Screenshot from Al Jazeera footage showing an Israeli booby-trapped robot in a neighbourhood of Jabalia Camp, northern Gaza, May 2024
Euro-Med Human Rights Monitor reports on 14 October 2024:
The Israeli occupation army is using booby-trapped robots equipped with tons of explosives to commit massive acts of destruction and killing, including massacres, willful killing, enforced starvation, and widespread forced displacement in northern Gaza.
Israel’s army has completely cut off the northern Gaza Governorate from Gaza City by deploying military vehicles, placing sand barriers and the rubble of destroyed homes, in addition to fire cover from drones.
The sound of the explosion was louder than the sound of air strikes, destroying roughly six or seven houses at once. Regardless of whether civilians are inside the houses or not, the occupation army blows up the robot.
Numerous testimonies have been provided to Euro-Med Human Rights Monitor regarding the Israeli army’s use of booby-trapped robots that are remotely detonated, causing extensive damage to surrounding homes and buildings and a significant loss of life at a time when the work of civil defense and ambulance crews is nearly entirely disrupted.
Israel’s use of booby-trapped robots is prohibited under international law, as these robots are considered indiscriminate weapons that cannot be directed or limited to military targets. Due to their nature, they directly hit civilians, or hit military targets, civilians or civilian property indiscriminately. As such, they are illegal weapons under international law, and using them in residential areas is a crime against humanity in and of itself.

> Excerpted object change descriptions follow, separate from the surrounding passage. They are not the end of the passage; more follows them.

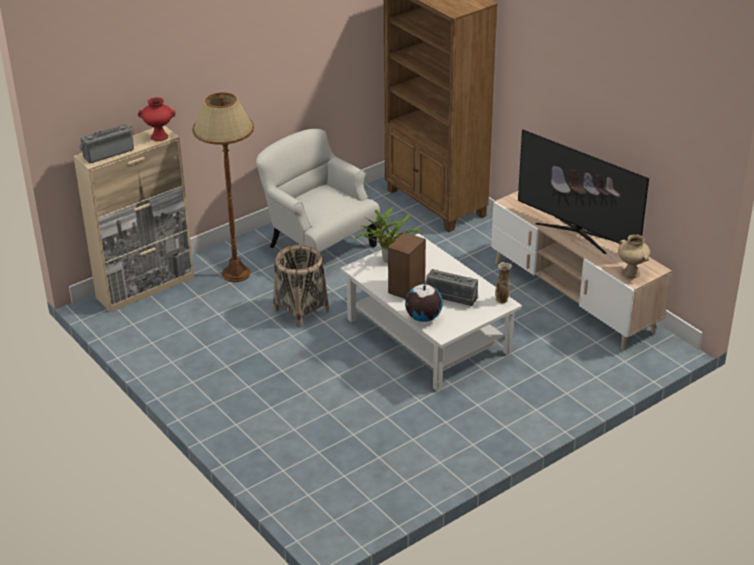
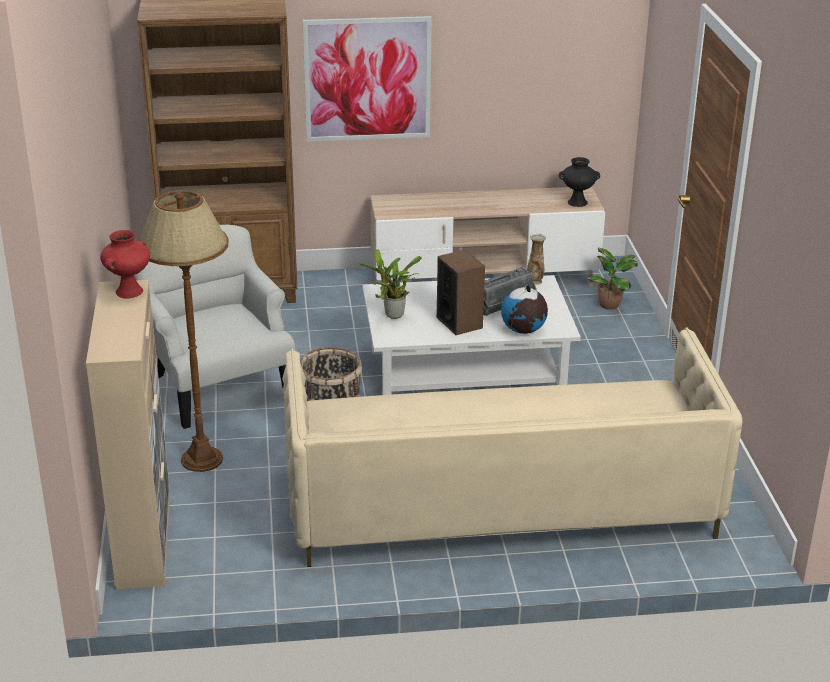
camera: 60 degrees left, 5 degrees down
(107, 153) = (117, 336): radio -> none
(287, 403) = (499, 504): none -> beige sofa
(318, 246) = (217, 385): white armchair -> white armchair turned 75 degrees clockwise
(541, 94) = (367, 79): none -> picture
(577, 232) = (482, 202): television -> none
(604, 367) = (610, 305): none -> potted plant
(631, 273) = (577, 202): beige vase -> black vase

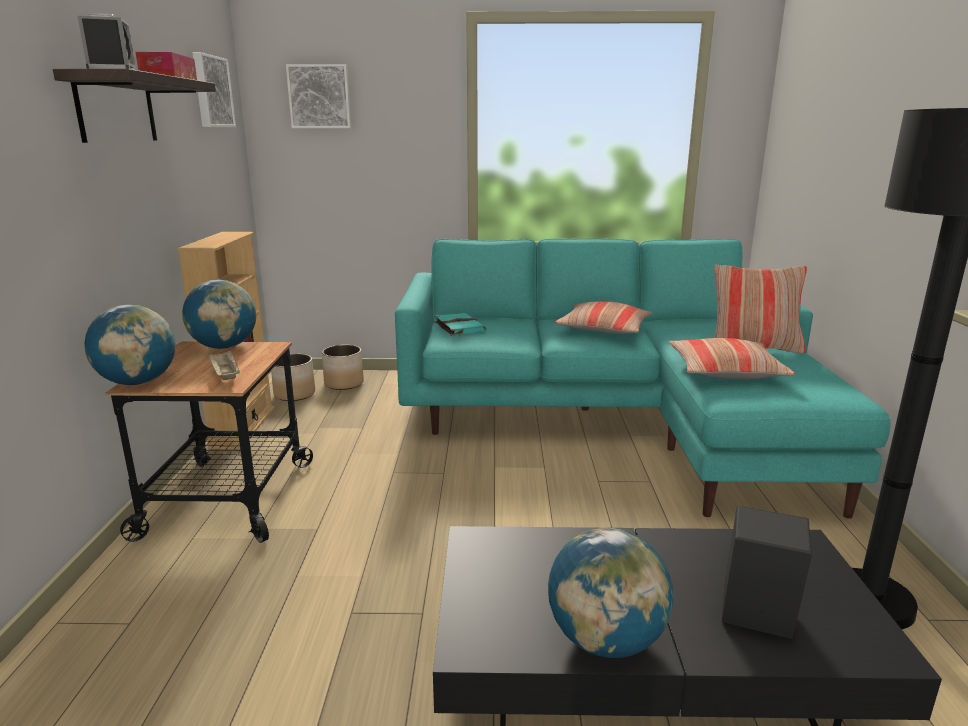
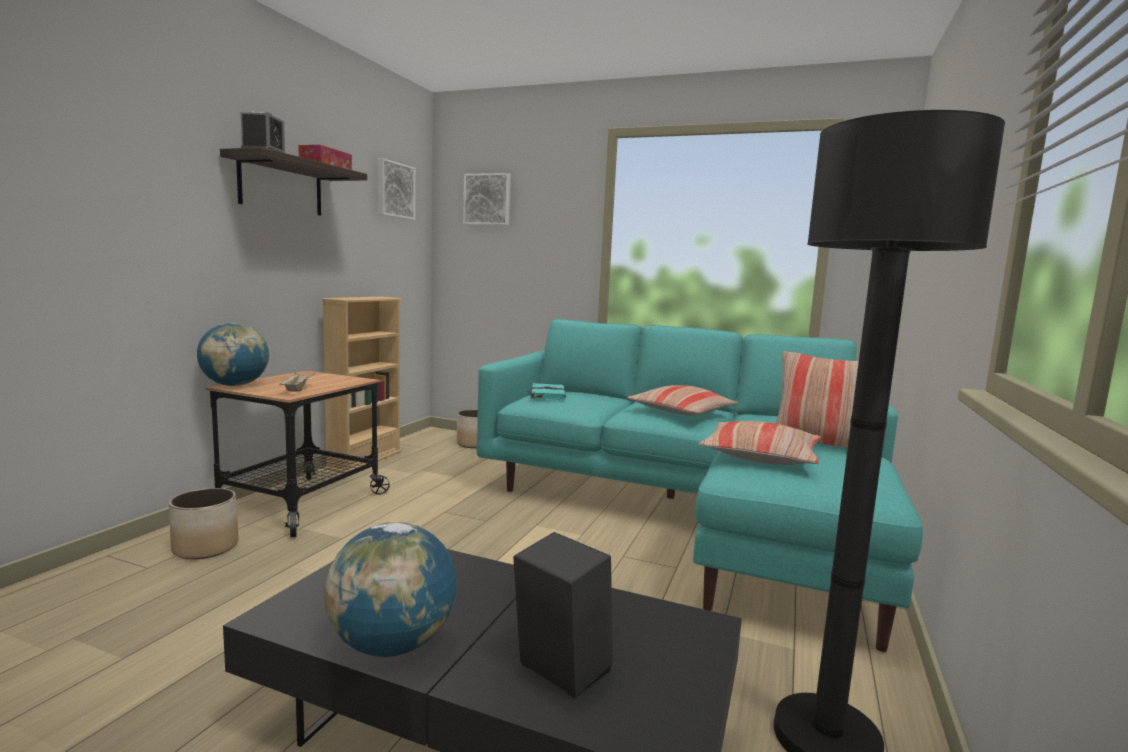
camera: 20 degrees right, 10 degrees down
(224, 347) = (328, 376): globe -> none
(295, 394) = (428, 445): planter -> planter (206, 547)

In his testimony to the Euro-Med Monitor team, one of the people trapped in an area near the Al-Qassabi neighborhood, southwest of Jabalia camp in the northern Gaza Strip (his name was withheld for security reasons), said: “On Wednesday evening (9 October), a huge explosion occurred in the Al-Qassabi neighborhood, close to where we were. There was an enormous explosion sound. That was the loudest I have ever heard it. We can now differentiate between different explosion sounds, so we can determine if this sound is coming from artillery, aircraft, or another source. In fact, the sound of the explosion was actually louder than the sound of air strikes, to the point that white dust covered the entire area. It was subsequently discovered that this explosion was caused by a robot equipped with tons of explosives, destroying roughly six or seven houses at once. Regardless of whether civilians are inside the houses or not, the occupation army blows up the robot.”
Two additional robots were blasted by the Israeli army, according to the Euro-Med Monitor field team, in the Tawam and Zahraa neighborhoods next to the Civil Defense area west of Jabalia camp. Another robot was exploded in the vicinity of the Abu Ali Mustafa intersection in Bir al-Naja, west of Jabalia camp. Another witness trapped in the Faluja area told Euro-Med Monitor: “There were huge explosions in the area where we are trapped near the Al-Sharafi roundabout, and we cannot identify it,” adding that “More than 50 people are currently besieged in a house, three of whom were injured but could not be transferred to the hospital.”
During the second incursion into Jabalia camp last May, the Israeli army started using these robots for the first time in Gaza. As a result, many civilians were killed and numerous homes in the camp were destroyed. At the end of last May, photos of two booby-trapped robots ready to explode surfaced from the Tamraz Station area in the center of the Jabalia camp.
Using three different methods—aerial bombardment, booby-trapped robots, and planting explosives in homes before blowing them up—the Israeli army has increased its operations to destroy homes and residential buildings in the areas of its incursion in northern Gaza.